The Three-Attempt Category Map
| UPSC Attempt | Category Applied | AIR (All India Rank) | Service Allocation |
|---|---|---|---|
| UPSC CSE 2023 | EWS (Economically Weaker Section) | 131 | Indian Police Service |
| UPSC CSE 2024 | General (Unreserved) | 186 | Indian Police Service |
| UPSC CSE 2025 | EWS | 9 | Indian Administrative Service |
1. UPSC CSE 2023
Astha Jain applies under the EWS (Economically Weaker Section) category. She secures AIR 131. Service allocation: Indian Police Service. Category: EWS.
2. UPSC CSE 2024
Astha Jain applies under the General (Unreserved) category. She secures AIR 186. Service allocation: Indian Police Service again. Category: General.
3. UPSC CSE 2025
Astha Jain applies under the EWS category again. She secures AIR 9. Service allocation: Indian Administrative Service. Category: EWS.
Online Reaction
The online reaction, particularly on X (formerly Twitter) and Reddit’s UPSC communities, was immediate and pointed. One widely circulated post summarised the pattern with surgical brevity:
“Same candidate. Same exam. Category changes according to convenience.”
Supporters Of Jain Have A Counter-Argument
Supporters of Jain have a counter-argument, and it is not without merit. The EWS certificate is issued annually by state governments and is based on the family’s income and assets at the time of application not historically, not prospectively, but at that specific moment.
A small kirana shop’s income can, plausibly, fluctuate year to year. One good year might push the family past the Rs 8 lakh gross income threshold; a leaner year might bring them below it. The certificate for 2024 (when she applied as general) may simply not have been obtained or may not have been applicable that year; the certificates for 2023 and 2025 may genuinely reflect below-threshold income.
The Legal Framework
The legal framework, as it stands, does not prohibit switching categories across attempts. The UPSC rules require valid certificates issued by competent authorities, and if those certificates check out, the candidacy is technically clean.

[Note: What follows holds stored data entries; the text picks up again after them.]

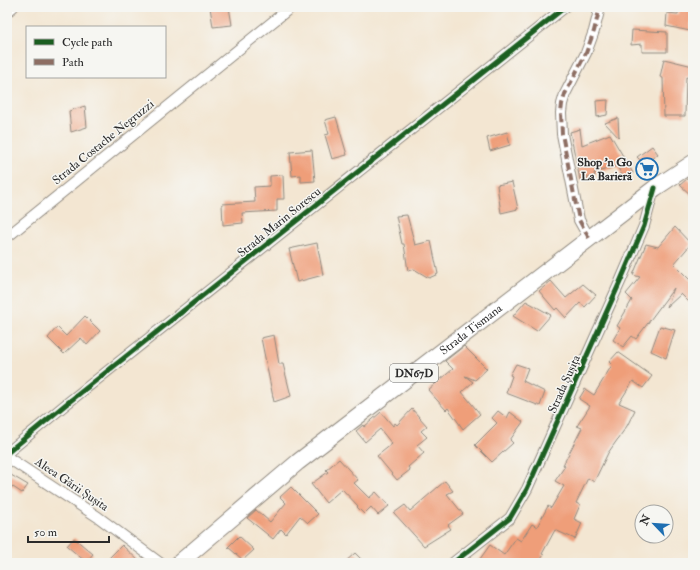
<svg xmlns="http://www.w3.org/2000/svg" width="700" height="570" viewBox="0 0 700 570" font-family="'IM FELL Double Pica',serif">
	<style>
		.building { fill: #ef9e79 }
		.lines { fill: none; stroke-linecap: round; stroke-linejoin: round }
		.minor-casing { stroke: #8f887e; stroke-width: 12 }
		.primary-casing { stroke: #8f887e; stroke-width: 18 }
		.minor { stroke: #fff; stroke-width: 10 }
		.primary { stroke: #fff; stroke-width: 16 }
		.quiet { stroke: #8d6e63; stroke-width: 4; stroke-dasharray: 8 4; stroke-linecap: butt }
		.cycleway-casing { stroke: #f6f6f2; stroke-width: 8 }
		.cycleway { stroke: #1b5e20; stroke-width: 5 }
		.labels { text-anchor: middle; stroke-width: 3; stroke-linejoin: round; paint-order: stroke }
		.shield { fill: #f6f6f2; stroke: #686867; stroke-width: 1 }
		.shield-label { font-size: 11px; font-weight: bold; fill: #2b2b2b }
		.street-label { font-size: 12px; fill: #2b2b2b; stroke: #f6f6f2 }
		.poi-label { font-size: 12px; font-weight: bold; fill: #2b2b2b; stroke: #f6f6f2; text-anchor: end }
	</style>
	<rect width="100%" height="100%" fill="#f6f6f2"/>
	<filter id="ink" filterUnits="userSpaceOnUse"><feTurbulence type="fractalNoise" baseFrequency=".025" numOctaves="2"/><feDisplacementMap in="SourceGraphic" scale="8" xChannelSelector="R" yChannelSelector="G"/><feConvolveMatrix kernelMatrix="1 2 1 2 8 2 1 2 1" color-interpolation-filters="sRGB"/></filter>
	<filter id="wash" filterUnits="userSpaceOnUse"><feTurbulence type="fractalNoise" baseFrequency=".012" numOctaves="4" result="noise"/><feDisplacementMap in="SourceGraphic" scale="16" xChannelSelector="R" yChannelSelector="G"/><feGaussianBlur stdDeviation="0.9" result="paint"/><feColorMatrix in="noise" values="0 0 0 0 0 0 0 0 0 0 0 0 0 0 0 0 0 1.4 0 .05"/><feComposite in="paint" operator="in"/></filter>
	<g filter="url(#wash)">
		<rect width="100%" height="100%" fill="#f3e6d2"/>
		<g id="blocks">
			<path class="building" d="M210 7H229L232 25 213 27Z
				M679 7H693L690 31 666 26 667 13 678 14Z
				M632 30 667 32V52H642V44L631 45Z
				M664 59 693 66V79L686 77 685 116H664L663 78 660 77Z
				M608 100 607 115 597 117 596 101Z
				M85 106 87 127 71 132 69 111Z
				M336 117 347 155 332 159 325 135 329 134 325 120Z
				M618 118 619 138 605 123Z
				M580 129 582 145 610 134 633 173 624 179 617 166 594 173 595 176 580 180 570 132Z
				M507 132 510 145 490 151 487 138Z
				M652 146 658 154 644 164 637 157Z
				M312 150 315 181 301 182V175L292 176 290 152Z
				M283 175 284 199H277V211L242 213 243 223 223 225 222 204 255 202 254 187 270 186V176Z
				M688 178 693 183V197L680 185Z
				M512 182 518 209 501 213 497 185Z
				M407 215 415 245 431 241 438 274 429 278 414 269 408 271 404 244H402L396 216Z
				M675 227 691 244 674 264 693 283V306L681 294 667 307 674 288 636 339 632 336 623 347 613 340 620 328 617 326 632 300 626 294 640 277 633 275 646 244 658 247Z
				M317 243 323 275 297 282 289 249Z
				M551 281 566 298 583 284 596 295 585 307 580 303 566 318 557 308 555 310 539 291Z
				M526 301 551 315 537 331 513 316Z
				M85 316 100 331 87 345 81 338 64 354 48 338 57 327 66 336Z
				M660 326 675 330 666 358 651 351Z
				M274 335 279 364H283L291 396 274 402 261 338Z
				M464 346 487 369 475 380 465 376 473 382 462 392 480 414 463 429 448 408 446 410 428 390 453 369 445 361Z
				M618 352 652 376 643 388 633 381 619 403 635 410 627 426 608 453 594 482 588 478 576 503 580 505 574 519 582 523 575 539 555 530 542 554 544 555 538 563H477L490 545 504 555 516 538 521 541 532 524 537 527 548 506 551 508 564 486 555 481 565 466 563 465 582 428 577 426 590 406 579 399 585 389 594 395 612 365 609 362Z
				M516 364 528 368 523 381 545 392 540 406 506 393 512 376 510 375Z
				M412 409 427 426 421 431 427 437 417 445 424 453 408 467 410 470 397 480 377 456 392 444 380 429 365 442 356 431 363 425 364 427 381 412 393 426 395 423 397 425Z
				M498 411 507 418 510 412 523 422 510 440 513 443 492 462 475 445 497 423 492 418Z
				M339 459 358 480 354 483 369 498 376 492 389 506 378 515 371 507 364 514 357 507 358 506 342 489 326 503 311 484 328 472 326 470Z
				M11 475 28 485 22 493 7 483Z
				M445 481 453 491 447 494 463 514 448 525 451 529 424 546 394 513 405 505 410 511Z
				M291 487 318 514 308 523 300 516 286 534 281 529 273 539 247 518 256 510 270 522 286 503 280 497Z
				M239 536 254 550 243 560 228 547Z
				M74 538 93 554 86 562 67 546Z
				M122 545 141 563H112L108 559Z
				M355 553 365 563H344Z"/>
		</g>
	</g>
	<g filter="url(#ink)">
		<use href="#blocks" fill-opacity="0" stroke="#8f887e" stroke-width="1"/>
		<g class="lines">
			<g class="minor-casing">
				<path id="minor" d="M7 12 13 7
					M7 237 291 7
					M589 238 579 220 562 134 561 113 562 104 565 94 586 53 594 31 600 7
					M7 453 65 405 565 7
					M7 457 98 517 160 563
					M453 563 510 518 527 489 620 282 644 226 654 189"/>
			</g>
			<g class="primary-casing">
				<g id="primary">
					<path id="s1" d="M179 563 298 462 655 188 693 163"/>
				</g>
			</g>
			<use href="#minor" class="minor"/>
			<use href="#primary" class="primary"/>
			<path class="quiet" d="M589 238 579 220 562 134 561 113 562 104 565 94 586 53 594 31 600 7"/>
			<g class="cycleway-casing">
				<path id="cycleway" d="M7 453 65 405 565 7
					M453 563 510 518 527 489 620 282 644 226 655 188"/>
			</g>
			<use href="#cycleway" class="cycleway"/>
		</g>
	</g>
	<defs>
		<g id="supermarket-ring" transform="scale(1.15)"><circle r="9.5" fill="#f6f6f2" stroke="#1f6fb2" stroke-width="1.5"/><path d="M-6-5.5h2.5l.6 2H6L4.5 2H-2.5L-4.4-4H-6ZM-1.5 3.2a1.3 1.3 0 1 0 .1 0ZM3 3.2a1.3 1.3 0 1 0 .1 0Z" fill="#1f6fb2"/></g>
	</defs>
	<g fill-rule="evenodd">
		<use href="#supermarket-ring" x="647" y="169"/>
	</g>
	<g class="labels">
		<rect class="shield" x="390" y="364" width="48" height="18" rx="3"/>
		<g class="shield-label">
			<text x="414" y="377">DN67D</text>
		</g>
		<g class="street-label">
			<text transform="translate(103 142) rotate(-39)" y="4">Strada Costache Negruzzi</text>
			<text transform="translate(279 222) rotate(-39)" y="4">Strada Marin Sorescu</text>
			<text dy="4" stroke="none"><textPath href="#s1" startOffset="374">Strada Tismana</textPath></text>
			<text transform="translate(564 384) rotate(-66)" y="4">Strada Șușița</text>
			<text transform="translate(72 484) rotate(34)" y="4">Aleea Gării Șușita</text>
		</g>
		<g class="poi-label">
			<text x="632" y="166">Shop 'n Go<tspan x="632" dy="14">La Barieră</tspan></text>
		</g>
	</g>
	<rect width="700" height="570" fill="none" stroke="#f6f6f2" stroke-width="24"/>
	<rect x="26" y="26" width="140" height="52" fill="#f6f6f2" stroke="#a5a5a2"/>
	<rect x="34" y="39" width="20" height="6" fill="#1b5e20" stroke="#a5a5a2"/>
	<text x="62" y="46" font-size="12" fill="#2b2b2b">Cycle path</text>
	<rect x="34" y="59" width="20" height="6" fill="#8d6e63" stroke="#a5a5a2"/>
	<text x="62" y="66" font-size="12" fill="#2b2b2b">Path</text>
	<g transform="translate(654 524) rotate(295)"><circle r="19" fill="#f6f6f2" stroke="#a5a5a2"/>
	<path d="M0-3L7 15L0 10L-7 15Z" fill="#1f6fb2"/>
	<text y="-6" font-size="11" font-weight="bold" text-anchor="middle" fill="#2b2b2b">N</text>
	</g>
	<path d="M28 536v6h81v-6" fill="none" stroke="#2b2b2b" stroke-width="2"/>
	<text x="34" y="536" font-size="12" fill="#2b2b2b" stroke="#f6f6f2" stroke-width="3" paint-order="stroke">50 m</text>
</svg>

The Question Critics Are Raising
But critics are asking a harder question. The EWS reservation was designed by the 103rd Constitutional Amendment to provide a pathway for candidates facing genuine structural economic disadvantage families that lack the accumulated social and financial capital that comes with generational stability.
Is that the profile of a family that educated multiple children, one of whom became a doctor and another completed a Miranda House degree while coaching at Delhi’s top UPSC preparation institutions, produced two separate UPSC IPS selections, and was evidently comfortable enough to support the costs of three full UPSC preparation cycles?
Official Position So Far
As of this writing, UPSC has made no official statement on the matter. No formal investigation has been announced. Astha Jain has not been charged with any wrongdoing.

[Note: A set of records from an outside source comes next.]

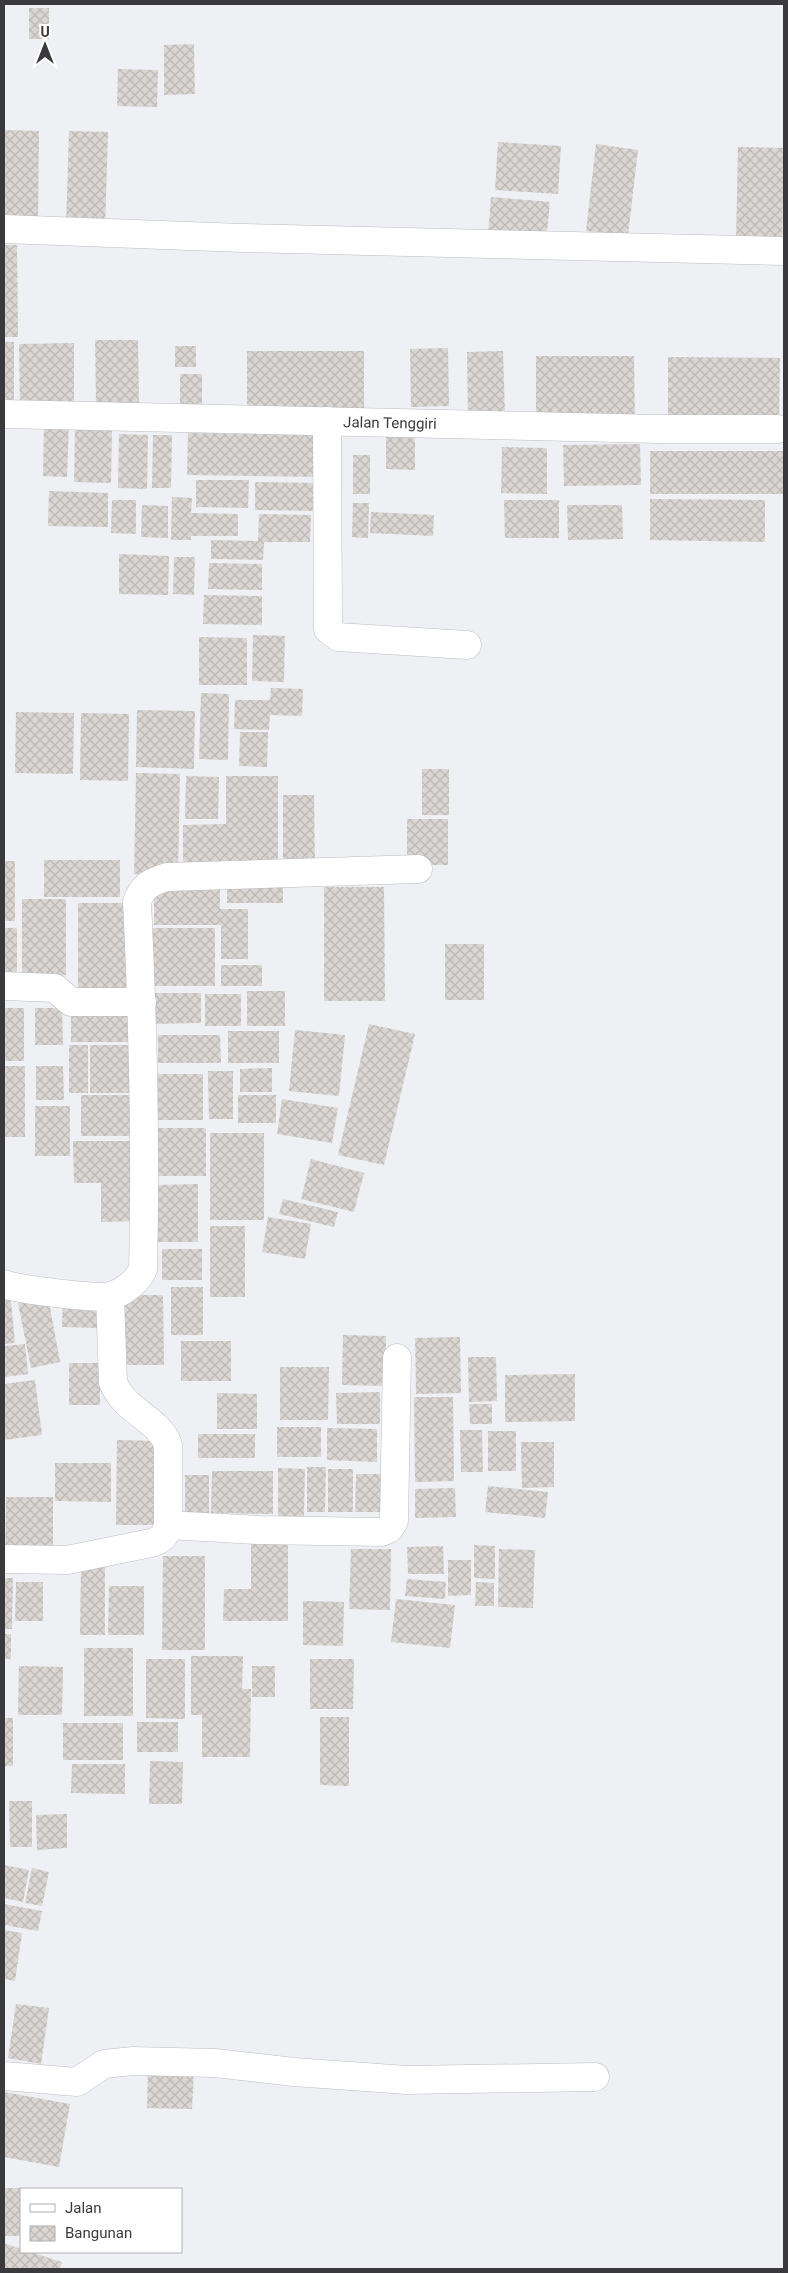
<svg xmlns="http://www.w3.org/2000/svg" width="788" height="2273" font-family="Roboto,sans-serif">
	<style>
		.building { fill: url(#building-cross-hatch) }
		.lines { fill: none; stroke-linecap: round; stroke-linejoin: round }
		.street-casing { stroke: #bbbdc0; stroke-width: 29 }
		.street { stroke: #fff; stroke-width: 28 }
		.labels { text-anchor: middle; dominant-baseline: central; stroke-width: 5; stroke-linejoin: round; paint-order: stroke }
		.street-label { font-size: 15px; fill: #3a3a3c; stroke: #fff }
	</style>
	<defs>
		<pattern id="building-cross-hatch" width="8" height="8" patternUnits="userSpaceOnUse" patternTransform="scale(1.25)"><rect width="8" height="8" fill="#d9d6d3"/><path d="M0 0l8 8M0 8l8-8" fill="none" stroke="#bbb8b6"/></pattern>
	</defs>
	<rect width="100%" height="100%" fill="#eef0f4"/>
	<g class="building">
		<rect x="29" y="8" width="20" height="31"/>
		<path d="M194,44l1,50 -31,1v-50z"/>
		<path d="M118,69l40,1 -1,37 -40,-1z"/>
		<path d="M4,130l35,1 -1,92h-34z"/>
		<path d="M69,131l39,1 -3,96 -39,-1z"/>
		<path d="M498,142l63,4 -3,48 -63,-4z"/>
		<path d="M596,144l42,6 -10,85 -42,-4z"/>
		<path d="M738,147l46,1 -2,94 -46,-1z"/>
		<path d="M491,197l59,5 -4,39 -58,-5z"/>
		<path d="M4,245h13l1,92h-14z"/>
		<path d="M95,340h43l1,63h-43z"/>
		<rect x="4" y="342" width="10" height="62"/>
		<path d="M74,343v67h-54l-1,-66z"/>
		<rect x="175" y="346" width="21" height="21"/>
		<path d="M448,348l1,58 -38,1 -1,-58z"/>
		<rect x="247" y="351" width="117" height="61"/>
		<path d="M503,351l2,65 -37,1 -1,-65z"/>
		<path d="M536,356h98l1,65 -99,1z"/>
		<path d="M668,357l112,1 -1,62h-111z"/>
		<rect x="180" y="374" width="22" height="39"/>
		<path d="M44,422l25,1 -2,54 -24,-1z"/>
		<path d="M75,428h37l-1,55 -37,-1z"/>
		<path d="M188,433l131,2 -1,42 -131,-2z"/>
		<path d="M119,434l29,1 -1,54 -29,-1z"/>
		<path d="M153,435h19l-1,53h-19z"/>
		<path d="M386,437h29v33l-29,-1z"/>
		<path d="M640,444l1,41 -77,1 -1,-41z"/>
		<path d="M502,447l45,1v46l-46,-1z"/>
		<rect x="650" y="451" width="134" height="43"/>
		<rect x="353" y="455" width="17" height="39"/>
		<path d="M196,480h53l-1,28 -52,-1z"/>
		<path d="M255,482l63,1v28l-63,-1z"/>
		<path d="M49,491l59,2v34l-60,-1z"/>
		<path d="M172,497l20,1 -1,15 47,1v22h-47v4h-20z"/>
		<path d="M650,499l115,1v42l-115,-2z"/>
		<path d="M112,500h24v34l-25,-1z"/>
		<path d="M504,500h55v38h-54z"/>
		<path d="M353,503h16l-1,35 -16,-1z"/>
		<path d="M142,505l26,1v32l-27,-1z"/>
		<path d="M567,505h55l1,34 -55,1z"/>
		<path d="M371,512l63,3 -1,21 -63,-3z"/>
		<path d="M259,514l52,1 -1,27h-46l-1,18 -52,-1v-19l47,1z"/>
		<path d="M119,554l50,2 -1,39 -49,-1z"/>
		<path d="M174,557h21l-1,38 -21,-1z"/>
		<path d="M209,563l53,1v26l-54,-1z"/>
		<path d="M204,595l58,1v29l-59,-1z"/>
		<path d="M253,635l32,1 -1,46 -32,-1z"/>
		<path d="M199,637l48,1v47h-48z"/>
		<path d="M271,688l32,1 -1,27 -32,-1 -1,15 -35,-1 1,-29h35z"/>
		<path d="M201,693l28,1 -1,66 -29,-1z"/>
		<path d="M137,710l58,1 -1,58 -58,-2z"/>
		<path d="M16,712l58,1 -1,61 -58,-1z"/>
		<path d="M81,713l48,1 -1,67 -48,-1z"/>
		<path d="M240,732h28l-1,35 -28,-1z"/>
		<rect x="422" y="769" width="27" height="46"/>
		<path d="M136,773l44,1 -2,100h-44z"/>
		<path d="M186,776l33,1 -1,42h-33z"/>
		<path d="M226,776h52v94h-95v-45l43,-1z"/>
		<path d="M283,795h31l1,70h-32z"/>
		<rect x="407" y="819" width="41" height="46"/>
		<rect x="44" y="860" width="76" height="37"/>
		<rect x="4" y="861" width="11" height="60"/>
		<rect x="227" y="879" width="56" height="24"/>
		<path d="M324,887h60l1,114h-61z"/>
		<path d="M154,888h66v21h28v50h-27v-34h-67z"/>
		<rect x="22" y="899" width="44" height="76"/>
		<rect x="78" y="903" width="51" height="95"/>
		<rect x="4" y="928" width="13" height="44"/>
		<rect x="149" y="928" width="66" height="58"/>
		<rect x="445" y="944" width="39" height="56"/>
		<rect x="221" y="965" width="41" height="21"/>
		<rect x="247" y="991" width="38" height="35"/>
		<path d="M151,993h50v30l-50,1z"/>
		<rect x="205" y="994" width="36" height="32"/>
		<rect x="71" y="1007" width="64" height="35"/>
		<rect x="4" y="1008" width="20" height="53"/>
		<path d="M35,1008h27l1,37h-28z"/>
		<path d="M369,1024l46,10 -31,131 -46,-10z"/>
		<path d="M295,1030l50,5 -6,61 -50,-5z"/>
		<rect x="228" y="1031" width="51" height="32"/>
		<path d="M158,1035h62l1,28h-63z"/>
		<rect x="69" y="1045" width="19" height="48"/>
		<rect x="90" y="1045" width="49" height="48"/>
		<rect x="4" y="1066" width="21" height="71"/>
		<path d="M36,1066h27l1,34h-28z"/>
		<path d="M272,1068v24h-32v-23z"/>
		<path d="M208,1071h25v48h-24z"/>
		<rect x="158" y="1074" width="45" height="46"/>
		<rect x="81" y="1095" width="59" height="41"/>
		<rect x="238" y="1095" width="38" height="28"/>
		<path d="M282,1099l56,9 -6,35 -55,-9z"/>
		<rect x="35" y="1106" width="35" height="50"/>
		<rect x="155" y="1128" width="51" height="48"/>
		<rect x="210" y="1133" width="54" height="87"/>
		<path d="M73,1141h70v80l-42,1v-39h-27z"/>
		<path d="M311,1159l53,14 -10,39 -53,-13z"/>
		<path d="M198,1184v58h-41v-57z"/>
		<path d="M283,1199l55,13 -4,15 -55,-13z"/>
		<path d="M268,1217l43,7 -6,35 -43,-7z"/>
		<rect x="210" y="1226" width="35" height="71"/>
		<rect x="162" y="1249" width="40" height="31"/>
		<rect x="171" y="1287" width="32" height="48"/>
		<path d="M4,1291h6l5,52 -11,1z"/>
		<path d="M119,1295h44l1,70h-45z"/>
		<path d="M63,1296h34v32l-35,-1z"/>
		<path d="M48,1297l12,65 -29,6 -13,-65z"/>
		<path d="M343,1335l43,1v50l-44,-1z"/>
		<path d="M460,1337l1,56 -45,1 -1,-56z"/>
		<rect x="181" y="1341" width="50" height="40"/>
		<path d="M25,1344l3,30 -24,3v-31z"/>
		<path d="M468,1357h28l1,44 -28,1z"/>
		<rect x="69" y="1363" width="31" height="42"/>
		<path d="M280,1367h49l-1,53h-48z"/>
		<path d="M575,1374v47l-70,1v-47z"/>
		<path d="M35,1380l7,55 -38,5v-56z"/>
		<path d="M380,1392v32h-43l-1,-31z"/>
		<path d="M217,1393l40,1v35h-40z"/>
		<path d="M414,1397h39l1,84 -39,1z"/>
		<path d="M469,1404h23v20h-22z"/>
		<rect x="277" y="1427" width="44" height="30"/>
		<path d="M327,1428l50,1v33l-50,-2z"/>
		<path d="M460,1430h22l1,42h-22z"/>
		<rect x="488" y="1431" width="28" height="40"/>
		<rect x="198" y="1434" width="57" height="24"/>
		<path d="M117,1440l45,1 -1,84h-45z"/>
		<path d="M521,1442h33v45l-32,1z"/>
		<path d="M55,1463h56v39l-56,-1z"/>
		<path d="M307,1467h19l-1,45h-18z"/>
		<path d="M278,1468l27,1 -1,47h-26z"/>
		<rect x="328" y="1469" width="25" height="43"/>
		<path d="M212,1471h61v43l-62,-1z"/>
		<path d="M356,1474h29v38h-30z"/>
		<rect x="185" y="1475" width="24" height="43"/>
		<path d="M488,1486l60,6 -3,26 -60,-6z"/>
		<path d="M455,1488l1,29 -41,1v-29z"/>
		<path d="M6,1497h47v60l-48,-1z"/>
		<path d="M251,1541l37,1v79h-65l1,-32h27z"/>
		<path d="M474,1545l21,1v33l-21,-1z"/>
		<path d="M443,1546l1,28h-36l-1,-27z"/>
		<path d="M351,1549h40l-1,61 -41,-1z"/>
		<path d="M499,1549l36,1 -2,58 -35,-1z"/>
		<path d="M163,1556h42v94h-43z"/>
		<path d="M448,1560h23v35l-23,1z"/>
		<path d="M81,1565h24v70h-25z"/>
		<path d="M4,1578h9l-1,51h-8z"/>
		<path d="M407,1579l39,3 -1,17 -40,-3z"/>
		<path d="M16,1582h27v39h-28z"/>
		<path d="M476,1582l18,1v23h-19z"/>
		<path d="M109,1586h35v49h-36z"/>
		<path d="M396,1599l59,6 -5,43 -59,-6z"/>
		<path d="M303,1601l41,1 -1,44 -40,-1z"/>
		<rect x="4" y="1634" width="7" height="25"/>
		<rect x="84" y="1648" width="49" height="68"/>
		<path d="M191,1656h52l-1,33h9l-1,68h-48v-42h-11z"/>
		<path d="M146,1659h39v60l-39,-1z"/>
		<path d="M310,1659h44l-1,50h-43z"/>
		<path d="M19,1666l44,1 -1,48h-44z"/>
		<rect x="252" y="1666" width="23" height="31"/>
		<path d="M320,1717h29v69l-29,-1z"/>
		<rect x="4" y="1718" width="9" height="48"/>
		<rect x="137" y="1722" width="41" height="30"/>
		<rect x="63" y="1723" width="60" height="37"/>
		<path d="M150,1761l33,1 -1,42h-33z"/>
		<path d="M72,1764h53v30l-54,-1z"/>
		<path d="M9,1801h23v46h-22z"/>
		<path d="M67,1814v34l-30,2 -1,-35z"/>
		<path d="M4,1865l25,5 -6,32 -19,-4z"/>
		<path d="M32,1868l17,4 -7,34 -17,-3z"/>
		<path d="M4,1904l38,7 -4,20 -34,-6z"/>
		<path d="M4,1930l18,3 -7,48 -11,-2z"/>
		<path d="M16,2004l33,4 -8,56 -33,-6z"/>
		<path d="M148,2069l46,1 -2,39 -45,-1z"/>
		<path d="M4,2092l66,12 -11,63 -55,-10z"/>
		<rect x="4" y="2188" width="17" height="48"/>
		<path d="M4,2243l17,6v3h9l32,10 -2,7h-56z"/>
	</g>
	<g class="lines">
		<g class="street-casing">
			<g id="street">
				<path d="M4,229l238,9 542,13"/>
				<path d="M4,414l654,15h119"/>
				<path d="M327,421l1,208 10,8 129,8"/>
				<path d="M4,986l51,2 16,14h71"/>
				<path d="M4,1284c10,5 99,16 107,12 13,-4 27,-15 32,-27 3,-122 0,-244 -6,-367 5,-16 14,-20 30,-25l251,-8"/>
				<path d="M168,1525l90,5 124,2 7,-3 5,-8 3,-163"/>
				<path d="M4,1559l63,1 84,-17c11,-3 14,-7 17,-18v-80c-9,-27 -44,-33 -55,-63l-3,-85"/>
				<path d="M4,2076l73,6 27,-18 29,-3 82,2 79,9 113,8 188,-3"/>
			</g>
		</g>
		<use href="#street" class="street"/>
	</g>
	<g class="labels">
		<g class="street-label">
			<text transform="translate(390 423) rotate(1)">Jalan Tenggiri</text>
		</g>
	</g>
	<rect width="788" height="2273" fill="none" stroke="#3a3a3c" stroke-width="10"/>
	<rect x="20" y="2188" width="162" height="65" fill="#ffffff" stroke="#b0b0b1"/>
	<rect x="30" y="2204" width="25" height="8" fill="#ffffff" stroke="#b0b0b1"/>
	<text x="65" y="2213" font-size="15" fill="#3a3a3c">Jalan</text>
	<rect x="30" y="2226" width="25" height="15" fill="url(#building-cross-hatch)" stroke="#b0b0b1"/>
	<text x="65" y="2238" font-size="15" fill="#3a3a3c">Bangunan</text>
	<g transform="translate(45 45)" stroke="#ffffff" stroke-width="4" paint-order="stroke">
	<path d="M0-4L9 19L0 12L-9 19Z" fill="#3a3a3c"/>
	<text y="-8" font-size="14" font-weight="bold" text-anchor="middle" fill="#3a3a3c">U</text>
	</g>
</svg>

The distinction between the Jain case and the cases we examine next is crucial: this is a controversy about eligibility interpretation and systemic loopholes, not about forged documents.
Whether her certificates are legitimate is a question for the authorities who issued and verified them. Whether the system that allows category-switching across attempts is fit for purpose is a question for everyone.
The Reform Agenda: What India Needs
1. A National Certificate Verification Architecture
A national certificate verification architecture in which EWS, OBC NCL, SC, ST, and PwBD certificates are issued, recorded, and verifiable through a centralised government database would eliminate the majority of document fraud at source.
This is not a novel idea, it is essentially what the Income Tax department, GSTN, and the Aadhaar-linked financial verification infrastructure already do for other purposes. Applying it to reservation certificates is not technically impossible, it is politically inconvenient.
2. Categorical Consistency Requirements Across Re-Attempts
Categorical consistency requirements across re-attempts would address the toggle problem. If a candidate has previously qualified and been allotted a service under the general category, any subsequent attempt under a reservation category should require documentary evidence of changed circumstances, subject to independent verification.
This is a straightforward rule change that would have closed the loophole the Astha Jain controversy has illuminated.
3. Public Disclosure Of Cadre Allocation Categories
Public disclosure of cadre allocation categories would enable historical audit. If every officer’s appointment record includes the category under which they were selected, pattern analysis becomes possible and fraud that has remained invisible for years can be retrospectively examined.
4. Mandatory Post-Appointment Verification
Mandatory post-appointment verification within the first year of service rather than waiting for an RTI activist or a disgruntled district collector would catch discrepancies before careers are established and before fraudulent officers accumulate the institutional power to resist accountability.
Conclusion
The UPSC Civil Services Examination has many things simultaneously.
- For millions of aspirants, it is a dream the most democratic route India offers to genuine power and public consequence.
- For the country, it is supposed to be a filter for both capability and character.
- For a small but evidently non-trivial number of candidates, it has become a chess board, a game of certificate arbitrage in which the prize is not just a posting but an escape from the accountability that genuine competition demands.
Astha Jain sits at the uncomfortable intersection of these realities. She is, by every visible academic measure, a high achiever. The questions about her EWS eligibility may ultimately prove unfounded upon scrutiny. Or they may not.
The system, as designed, does not know because it was not designed to look. In the end I can say that the examination is honest. The certificates are the problem. Fix the certificates.